Study material >>
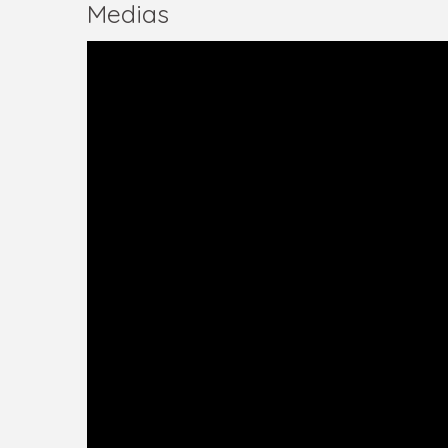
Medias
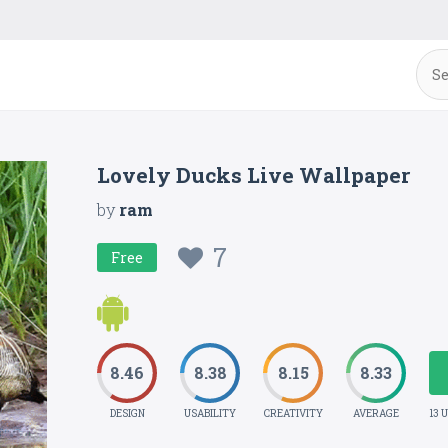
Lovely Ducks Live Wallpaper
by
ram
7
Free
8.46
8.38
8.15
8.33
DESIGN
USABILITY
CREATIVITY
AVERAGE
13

What you have to do >> Output every record above verbatim, excluding images.

Written reply >>
Medias
Lovely Ducks Live Wallpaper
by
ram
7
Free
8.46
8.38
8.15
8.33
DESIGN
USABILITY
CREATIVITY
AVERAGE
13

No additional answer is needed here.